As reported by the Courthouse News Service, McNamara claims that Englert “failed to stop his vehicle for a stop sign,” drove “at a speed greater than reasonable,” and killed his wife by smashing a 2008 Ford Ranger pickup truck into her 2004 Chevy “while using a telephone and/or texting.”

A law has been in effect in Illinois since January 2010 banning text messaging and web surfing while driving. However, while Englert was charged with failing to yield at an intersection, he was not cited for a texting violation. He was sentenced November 2 to $551 in fines, 120 days supervision, and four hours of traffic safety school.

McNamara’s lawyer, Mark Dinos, declined to comment on the details of the lawsuit but noted “there is some evidence of use of the telephone.

Even though the criminal charges didn’t account for a texting violation, lawyers could find other ways to prove their case in civil court. “You’d have to depose the truck driver and get him to admit he was texting while driving, and/or subpoena the phone records,” speculates Michael Byrne, an Illinois attorney with over 25 years of experience trying traffic cases.

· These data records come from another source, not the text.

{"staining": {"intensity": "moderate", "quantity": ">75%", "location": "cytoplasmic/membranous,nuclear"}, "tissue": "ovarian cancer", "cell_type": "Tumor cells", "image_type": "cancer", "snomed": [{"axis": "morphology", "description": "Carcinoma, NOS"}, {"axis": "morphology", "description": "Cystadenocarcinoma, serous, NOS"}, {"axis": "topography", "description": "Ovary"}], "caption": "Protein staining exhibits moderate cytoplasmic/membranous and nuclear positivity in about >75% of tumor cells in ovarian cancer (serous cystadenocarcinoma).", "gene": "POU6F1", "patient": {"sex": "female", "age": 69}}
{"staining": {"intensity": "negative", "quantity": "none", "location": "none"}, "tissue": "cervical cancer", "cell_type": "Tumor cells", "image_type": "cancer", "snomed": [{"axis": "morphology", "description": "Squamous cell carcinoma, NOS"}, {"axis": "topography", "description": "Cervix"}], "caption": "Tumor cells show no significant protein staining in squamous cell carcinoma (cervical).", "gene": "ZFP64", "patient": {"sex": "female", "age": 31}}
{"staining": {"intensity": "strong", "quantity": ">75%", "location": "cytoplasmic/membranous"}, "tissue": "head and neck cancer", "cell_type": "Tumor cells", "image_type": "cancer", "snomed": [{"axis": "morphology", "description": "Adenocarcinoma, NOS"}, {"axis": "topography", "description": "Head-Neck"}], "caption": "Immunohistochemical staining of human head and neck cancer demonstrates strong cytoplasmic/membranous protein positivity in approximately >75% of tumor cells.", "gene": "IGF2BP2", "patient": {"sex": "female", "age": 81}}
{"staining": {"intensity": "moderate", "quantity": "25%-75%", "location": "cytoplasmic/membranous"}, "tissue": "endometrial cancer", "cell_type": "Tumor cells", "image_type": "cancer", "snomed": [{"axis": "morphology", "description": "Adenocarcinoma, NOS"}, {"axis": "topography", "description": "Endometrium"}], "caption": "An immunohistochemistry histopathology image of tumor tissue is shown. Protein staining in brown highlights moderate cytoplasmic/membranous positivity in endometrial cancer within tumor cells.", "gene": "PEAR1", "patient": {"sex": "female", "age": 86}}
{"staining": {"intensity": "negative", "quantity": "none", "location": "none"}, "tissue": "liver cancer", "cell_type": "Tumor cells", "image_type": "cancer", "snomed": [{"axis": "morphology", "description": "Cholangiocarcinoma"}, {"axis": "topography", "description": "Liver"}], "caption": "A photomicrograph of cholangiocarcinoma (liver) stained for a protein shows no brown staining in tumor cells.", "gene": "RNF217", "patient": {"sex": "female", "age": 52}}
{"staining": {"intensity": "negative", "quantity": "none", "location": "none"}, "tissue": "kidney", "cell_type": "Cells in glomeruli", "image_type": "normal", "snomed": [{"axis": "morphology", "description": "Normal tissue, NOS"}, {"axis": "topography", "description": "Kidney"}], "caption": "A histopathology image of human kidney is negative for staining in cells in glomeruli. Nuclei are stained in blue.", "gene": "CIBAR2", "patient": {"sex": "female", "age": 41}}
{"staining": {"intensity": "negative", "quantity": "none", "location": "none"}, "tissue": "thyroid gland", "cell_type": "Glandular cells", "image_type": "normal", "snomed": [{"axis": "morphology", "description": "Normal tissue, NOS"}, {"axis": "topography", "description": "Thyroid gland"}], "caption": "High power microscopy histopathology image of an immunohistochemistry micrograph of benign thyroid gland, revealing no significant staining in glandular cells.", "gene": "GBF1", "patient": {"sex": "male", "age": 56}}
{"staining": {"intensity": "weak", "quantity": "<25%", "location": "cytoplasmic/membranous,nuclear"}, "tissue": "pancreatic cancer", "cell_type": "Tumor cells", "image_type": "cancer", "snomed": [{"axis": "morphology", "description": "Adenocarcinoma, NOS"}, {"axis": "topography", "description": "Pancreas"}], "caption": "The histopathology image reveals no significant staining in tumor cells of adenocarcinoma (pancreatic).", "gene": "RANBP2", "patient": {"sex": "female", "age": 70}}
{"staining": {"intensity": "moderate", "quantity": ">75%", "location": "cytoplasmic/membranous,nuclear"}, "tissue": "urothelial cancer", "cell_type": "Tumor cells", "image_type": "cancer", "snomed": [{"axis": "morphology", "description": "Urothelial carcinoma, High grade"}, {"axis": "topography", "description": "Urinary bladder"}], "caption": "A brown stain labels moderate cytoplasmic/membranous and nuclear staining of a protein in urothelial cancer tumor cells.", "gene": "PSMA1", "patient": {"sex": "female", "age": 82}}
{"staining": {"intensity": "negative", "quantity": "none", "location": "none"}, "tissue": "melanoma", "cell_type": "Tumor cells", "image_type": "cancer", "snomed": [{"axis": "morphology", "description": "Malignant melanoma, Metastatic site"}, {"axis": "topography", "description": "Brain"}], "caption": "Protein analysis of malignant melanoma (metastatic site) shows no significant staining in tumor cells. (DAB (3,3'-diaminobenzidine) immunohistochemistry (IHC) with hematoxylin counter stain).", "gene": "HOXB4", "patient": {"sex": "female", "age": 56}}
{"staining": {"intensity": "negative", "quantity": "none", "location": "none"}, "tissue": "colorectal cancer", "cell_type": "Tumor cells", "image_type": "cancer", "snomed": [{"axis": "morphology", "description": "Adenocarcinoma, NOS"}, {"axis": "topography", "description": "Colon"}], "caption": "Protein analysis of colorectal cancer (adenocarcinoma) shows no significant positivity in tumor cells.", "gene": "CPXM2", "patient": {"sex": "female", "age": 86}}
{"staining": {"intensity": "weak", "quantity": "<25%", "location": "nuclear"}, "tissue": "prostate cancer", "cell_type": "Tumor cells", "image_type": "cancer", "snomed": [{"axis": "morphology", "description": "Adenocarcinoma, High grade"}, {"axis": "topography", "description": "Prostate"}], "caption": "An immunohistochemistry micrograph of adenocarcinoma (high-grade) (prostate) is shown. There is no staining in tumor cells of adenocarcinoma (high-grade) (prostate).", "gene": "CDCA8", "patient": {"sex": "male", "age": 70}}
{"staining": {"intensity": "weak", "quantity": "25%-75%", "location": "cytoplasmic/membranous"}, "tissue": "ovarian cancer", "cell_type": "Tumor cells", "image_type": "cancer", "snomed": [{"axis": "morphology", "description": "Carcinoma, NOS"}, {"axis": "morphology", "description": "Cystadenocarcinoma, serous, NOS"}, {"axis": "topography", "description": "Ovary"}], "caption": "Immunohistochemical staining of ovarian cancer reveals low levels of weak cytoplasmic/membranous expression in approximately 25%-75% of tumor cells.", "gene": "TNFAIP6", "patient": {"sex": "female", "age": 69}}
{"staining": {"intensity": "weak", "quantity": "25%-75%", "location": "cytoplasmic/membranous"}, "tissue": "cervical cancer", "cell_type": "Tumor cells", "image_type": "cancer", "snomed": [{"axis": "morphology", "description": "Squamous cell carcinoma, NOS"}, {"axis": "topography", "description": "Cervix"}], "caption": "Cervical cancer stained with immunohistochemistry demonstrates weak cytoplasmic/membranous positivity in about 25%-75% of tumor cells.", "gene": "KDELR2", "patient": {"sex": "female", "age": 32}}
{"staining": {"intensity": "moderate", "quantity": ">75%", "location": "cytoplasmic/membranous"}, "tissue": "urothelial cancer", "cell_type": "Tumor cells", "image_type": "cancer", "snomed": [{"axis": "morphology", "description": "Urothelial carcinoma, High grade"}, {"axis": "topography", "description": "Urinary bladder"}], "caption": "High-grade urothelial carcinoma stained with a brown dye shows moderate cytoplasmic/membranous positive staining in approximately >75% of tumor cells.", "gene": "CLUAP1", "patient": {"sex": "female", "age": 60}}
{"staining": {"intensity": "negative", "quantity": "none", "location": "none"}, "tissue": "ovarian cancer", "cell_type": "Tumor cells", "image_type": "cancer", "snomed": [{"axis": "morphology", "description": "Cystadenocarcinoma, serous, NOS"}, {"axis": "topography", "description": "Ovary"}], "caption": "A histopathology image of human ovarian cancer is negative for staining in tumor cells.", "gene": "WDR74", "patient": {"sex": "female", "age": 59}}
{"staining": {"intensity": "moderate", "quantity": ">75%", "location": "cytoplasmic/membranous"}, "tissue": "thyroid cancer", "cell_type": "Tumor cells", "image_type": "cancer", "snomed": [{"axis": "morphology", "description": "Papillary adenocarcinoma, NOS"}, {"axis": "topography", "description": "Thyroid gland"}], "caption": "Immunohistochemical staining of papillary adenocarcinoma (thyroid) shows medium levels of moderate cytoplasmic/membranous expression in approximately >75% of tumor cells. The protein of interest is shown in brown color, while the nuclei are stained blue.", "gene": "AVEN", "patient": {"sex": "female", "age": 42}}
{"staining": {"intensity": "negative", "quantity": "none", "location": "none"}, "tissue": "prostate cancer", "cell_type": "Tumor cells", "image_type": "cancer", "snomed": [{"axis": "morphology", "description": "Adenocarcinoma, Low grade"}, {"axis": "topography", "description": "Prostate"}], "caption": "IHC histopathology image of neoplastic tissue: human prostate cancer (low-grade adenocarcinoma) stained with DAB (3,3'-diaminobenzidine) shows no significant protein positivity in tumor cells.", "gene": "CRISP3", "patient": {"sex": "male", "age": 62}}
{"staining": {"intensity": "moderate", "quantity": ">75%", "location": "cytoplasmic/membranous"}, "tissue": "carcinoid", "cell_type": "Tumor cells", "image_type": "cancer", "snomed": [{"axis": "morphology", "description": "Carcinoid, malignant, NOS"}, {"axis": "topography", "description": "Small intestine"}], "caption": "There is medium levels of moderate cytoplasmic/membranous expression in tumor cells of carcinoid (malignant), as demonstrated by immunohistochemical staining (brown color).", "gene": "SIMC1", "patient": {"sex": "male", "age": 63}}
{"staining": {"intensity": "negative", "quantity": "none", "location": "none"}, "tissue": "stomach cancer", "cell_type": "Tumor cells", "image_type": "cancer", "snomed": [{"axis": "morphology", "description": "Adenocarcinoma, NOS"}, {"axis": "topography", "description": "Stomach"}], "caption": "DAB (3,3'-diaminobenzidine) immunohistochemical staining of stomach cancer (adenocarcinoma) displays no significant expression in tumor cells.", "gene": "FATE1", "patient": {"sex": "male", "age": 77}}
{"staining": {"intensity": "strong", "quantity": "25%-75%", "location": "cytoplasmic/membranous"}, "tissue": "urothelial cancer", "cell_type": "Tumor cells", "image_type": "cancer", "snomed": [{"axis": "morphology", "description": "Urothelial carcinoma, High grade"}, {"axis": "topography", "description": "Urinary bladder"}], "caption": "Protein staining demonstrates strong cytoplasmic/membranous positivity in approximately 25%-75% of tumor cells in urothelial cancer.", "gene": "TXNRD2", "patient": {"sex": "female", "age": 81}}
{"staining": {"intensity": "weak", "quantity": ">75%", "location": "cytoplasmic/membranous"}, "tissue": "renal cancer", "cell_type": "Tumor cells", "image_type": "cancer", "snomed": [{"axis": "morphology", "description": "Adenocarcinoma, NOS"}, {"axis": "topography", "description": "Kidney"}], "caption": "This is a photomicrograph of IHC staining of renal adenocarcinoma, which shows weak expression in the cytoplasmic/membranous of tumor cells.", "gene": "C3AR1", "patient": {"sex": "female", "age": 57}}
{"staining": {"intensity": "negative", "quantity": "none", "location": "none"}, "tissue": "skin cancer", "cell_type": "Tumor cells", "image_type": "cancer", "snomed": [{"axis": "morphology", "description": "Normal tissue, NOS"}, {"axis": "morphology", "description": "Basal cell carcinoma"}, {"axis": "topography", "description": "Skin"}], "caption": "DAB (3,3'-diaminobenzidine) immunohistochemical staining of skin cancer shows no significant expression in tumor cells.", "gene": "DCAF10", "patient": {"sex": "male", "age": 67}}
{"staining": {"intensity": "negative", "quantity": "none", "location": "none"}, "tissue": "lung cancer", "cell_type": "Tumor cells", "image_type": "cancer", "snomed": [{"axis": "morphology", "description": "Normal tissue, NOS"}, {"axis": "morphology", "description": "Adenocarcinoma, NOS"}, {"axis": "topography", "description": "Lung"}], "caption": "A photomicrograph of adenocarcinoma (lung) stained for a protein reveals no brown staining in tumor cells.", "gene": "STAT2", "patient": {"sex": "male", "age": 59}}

Laws Banning Phone Use Varied, Increasing

Illinois is one of 35 states that have banned text messaging while driving, all in the last five years. “There’s a lot of publicity about the law,” Byrne says. “I know they do enforce it.”

  • Nine states as well as Washington, D.C. ban handheld cellphone use while driving outright.
  • Thirty states plus D.C. ban all phone usage including using hands-free devices for novice drivers.
  • Thirty-five states plus D.C. ban text messaging while driving.

Most states with phone bans treat the practice as a primary offense—you can be pulled over just for using your phone. In a few states it is a secondary offense, only enforced in conjunction with another traffic violation. For information about your state, consult the chart at the Governor’s Highway Safety Association website.

It can be complicated to keep track of all the various laws in different states and localities. Three other state-wide laws in Illinois govern the use of phones in a vehicle: drivers under the age of 19, school bus operators transporting children, and anyone in a school zone, are all banned from making calls while behind the wheel.

There is no blanket law banning talking on a cell phone while driving, but the state allows local areas to define their own rules. Chicago outlawed the practice in 2005; according to the Chicago Tribune, police issued 23,292 tickets in 2010. This year, the city went a step further, passing a law in October banning texting and talking while biking.

Other states and cities around the nation have enacted their own laws for distracted driving. Pennsylvania, for example, passed a law this month allowing drivers to make calls but not send text messages. The Pennsylvania law actually superseded a stricter Philadelphia law that banned all handheld phone usage while driving.

The White House is getting on board, too. In 2009, President Obama banned federal employees from texting while driving government vehicles, or while driving any vehicle on government business. Commercial truckers and bus drivers nationwide were prohibited from texting last year, and in September the National Transportation Safety Board recommend all cell use be banned for commercial drivers.